**What to produce**: Once you reach the line containing "neck: (584, 657)" in the entries below, write out that line and each one after it down to the line containing "right front paw: (586, 922)", exactly and with nothing added.

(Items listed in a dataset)
##########
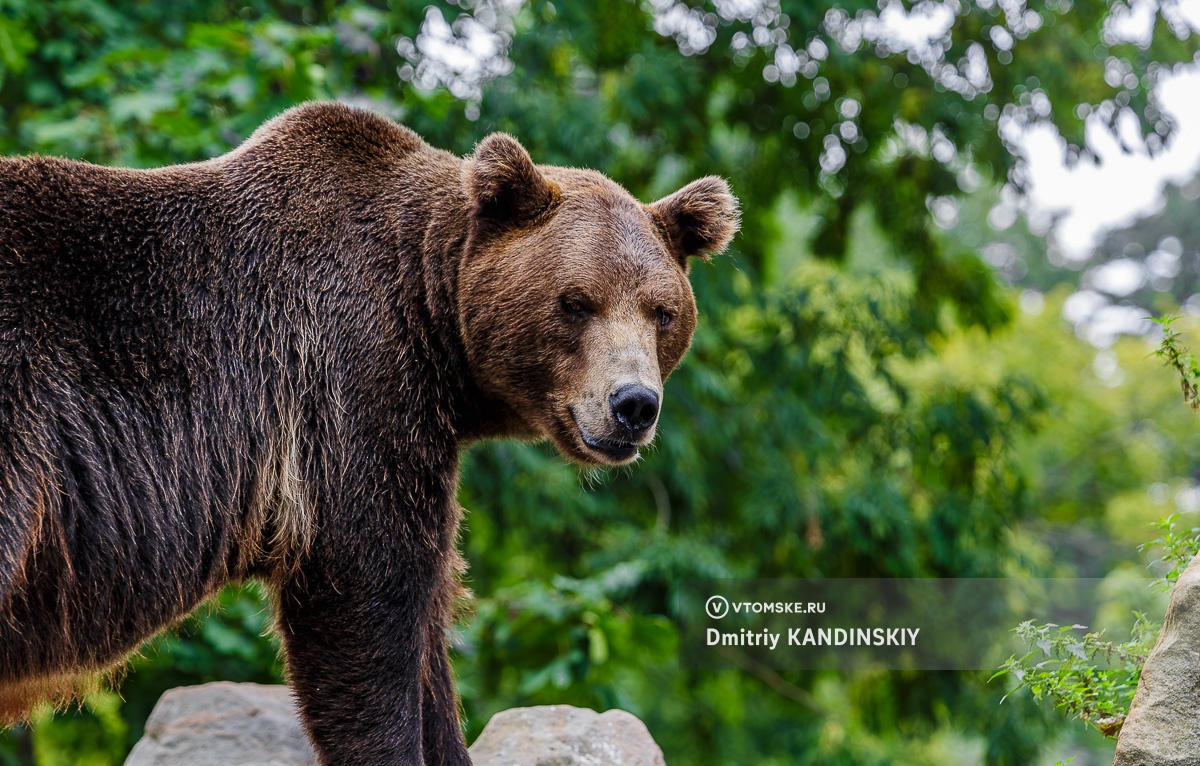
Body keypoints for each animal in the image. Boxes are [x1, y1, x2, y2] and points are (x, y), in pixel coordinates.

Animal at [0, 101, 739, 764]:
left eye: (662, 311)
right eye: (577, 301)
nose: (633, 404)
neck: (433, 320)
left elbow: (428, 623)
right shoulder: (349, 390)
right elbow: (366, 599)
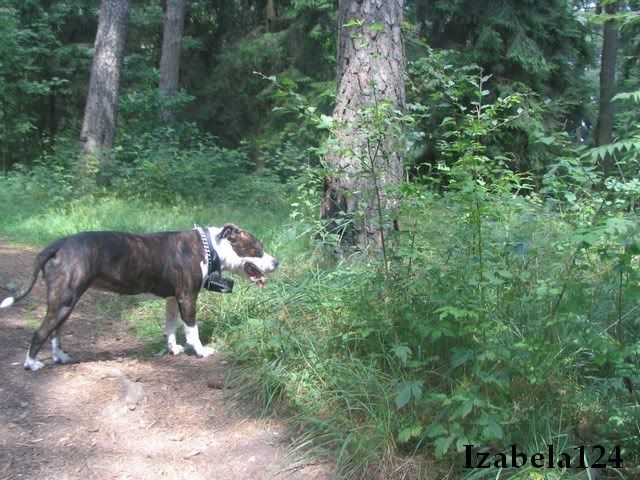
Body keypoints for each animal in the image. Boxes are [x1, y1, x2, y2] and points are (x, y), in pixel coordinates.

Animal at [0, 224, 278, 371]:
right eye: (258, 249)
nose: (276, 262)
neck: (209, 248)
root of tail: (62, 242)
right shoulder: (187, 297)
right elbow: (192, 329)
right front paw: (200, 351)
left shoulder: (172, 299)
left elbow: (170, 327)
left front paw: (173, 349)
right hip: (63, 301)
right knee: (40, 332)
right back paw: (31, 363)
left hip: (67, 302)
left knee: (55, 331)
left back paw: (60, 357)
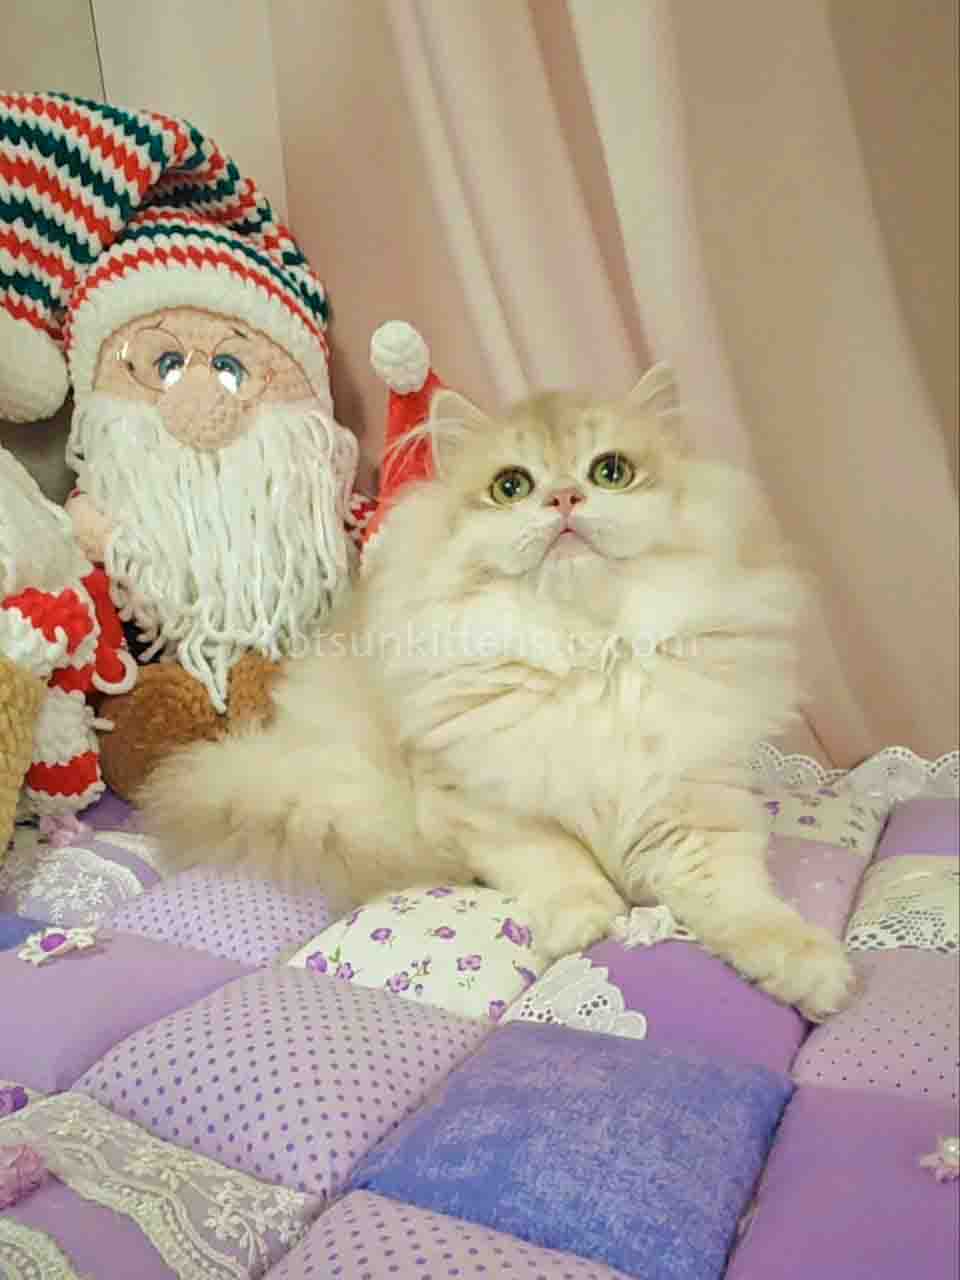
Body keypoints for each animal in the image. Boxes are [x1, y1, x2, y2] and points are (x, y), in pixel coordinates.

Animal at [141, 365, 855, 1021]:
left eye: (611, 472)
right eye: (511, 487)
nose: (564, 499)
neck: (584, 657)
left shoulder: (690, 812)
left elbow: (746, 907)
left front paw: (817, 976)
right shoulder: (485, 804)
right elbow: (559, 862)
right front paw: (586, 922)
##########
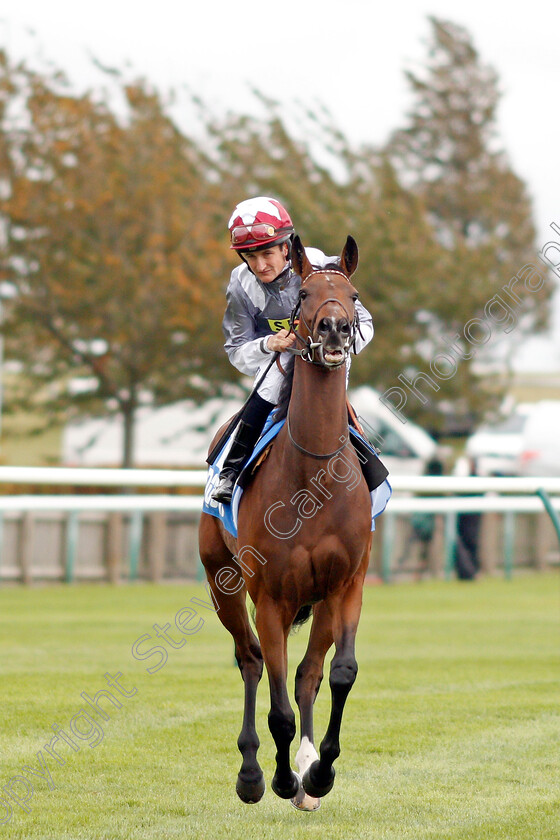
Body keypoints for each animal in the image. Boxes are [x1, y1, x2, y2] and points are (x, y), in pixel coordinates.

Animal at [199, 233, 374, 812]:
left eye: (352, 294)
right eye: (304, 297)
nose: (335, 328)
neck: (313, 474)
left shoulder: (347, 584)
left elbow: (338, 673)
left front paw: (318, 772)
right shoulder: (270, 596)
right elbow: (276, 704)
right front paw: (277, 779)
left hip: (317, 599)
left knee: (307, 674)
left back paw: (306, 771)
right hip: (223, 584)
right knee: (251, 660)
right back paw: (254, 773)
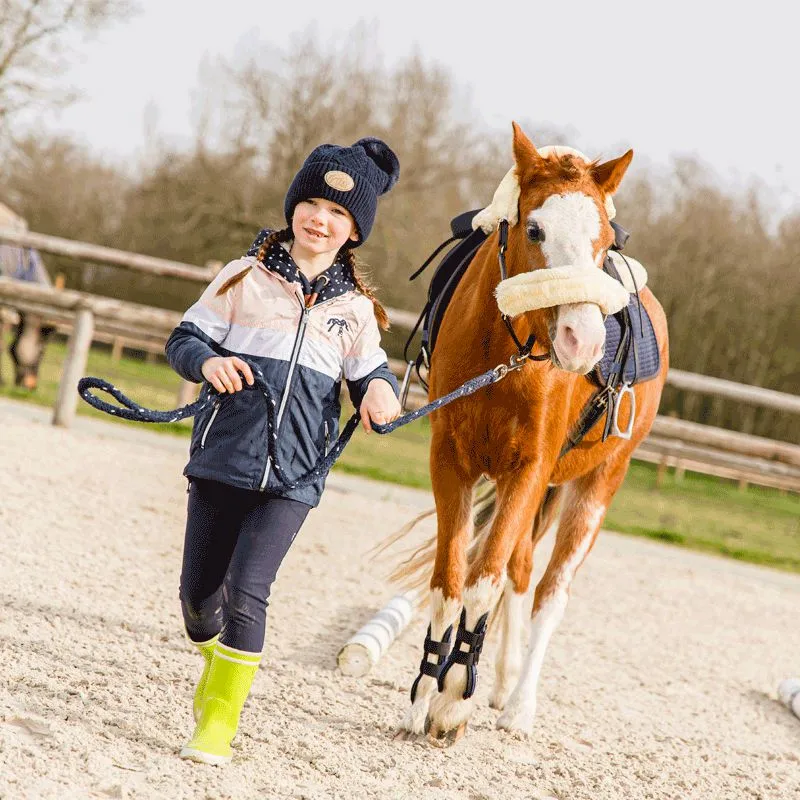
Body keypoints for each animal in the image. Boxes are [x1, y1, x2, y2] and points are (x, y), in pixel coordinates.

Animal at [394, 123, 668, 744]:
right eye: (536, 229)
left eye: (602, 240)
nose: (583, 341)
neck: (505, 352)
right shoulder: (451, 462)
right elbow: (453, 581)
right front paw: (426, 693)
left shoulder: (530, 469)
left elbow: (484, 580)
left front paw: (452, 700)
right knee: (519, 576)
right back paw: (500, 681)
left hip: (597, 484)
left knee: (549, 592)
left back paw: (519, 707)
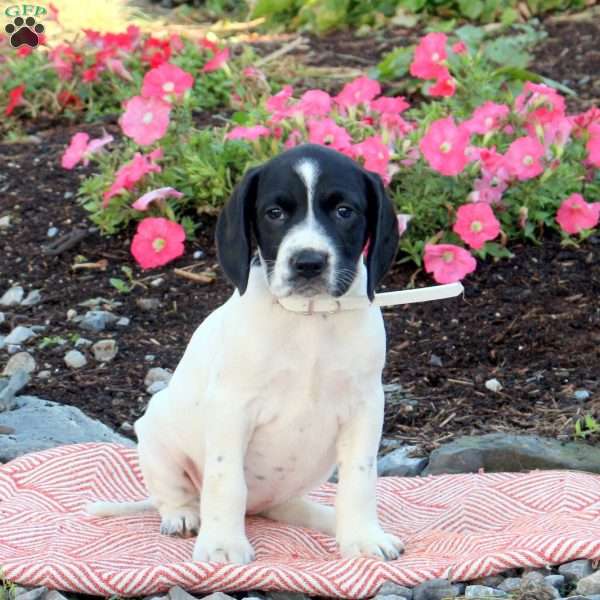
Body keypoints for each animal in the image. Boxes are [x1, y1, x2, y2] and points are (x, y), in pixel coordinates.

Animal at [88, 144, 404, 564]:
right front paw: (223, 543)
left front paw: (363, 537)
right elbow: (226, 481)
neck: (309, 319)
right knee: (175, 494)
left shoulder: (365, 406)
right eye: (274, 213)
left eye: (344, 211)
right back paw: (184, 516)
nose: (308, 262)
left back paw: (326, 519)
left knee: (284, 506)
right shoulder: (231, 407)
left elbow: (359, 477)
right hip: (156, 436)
##########
**Expected answer**:
neck: (584, 657)
left shoulder: (690, 812)
left elbow: (746, 907)
left front paw: (817, 976)
right shoulder: (485, 804)
right elbow: (559, 862)
right front paw: (586, 922)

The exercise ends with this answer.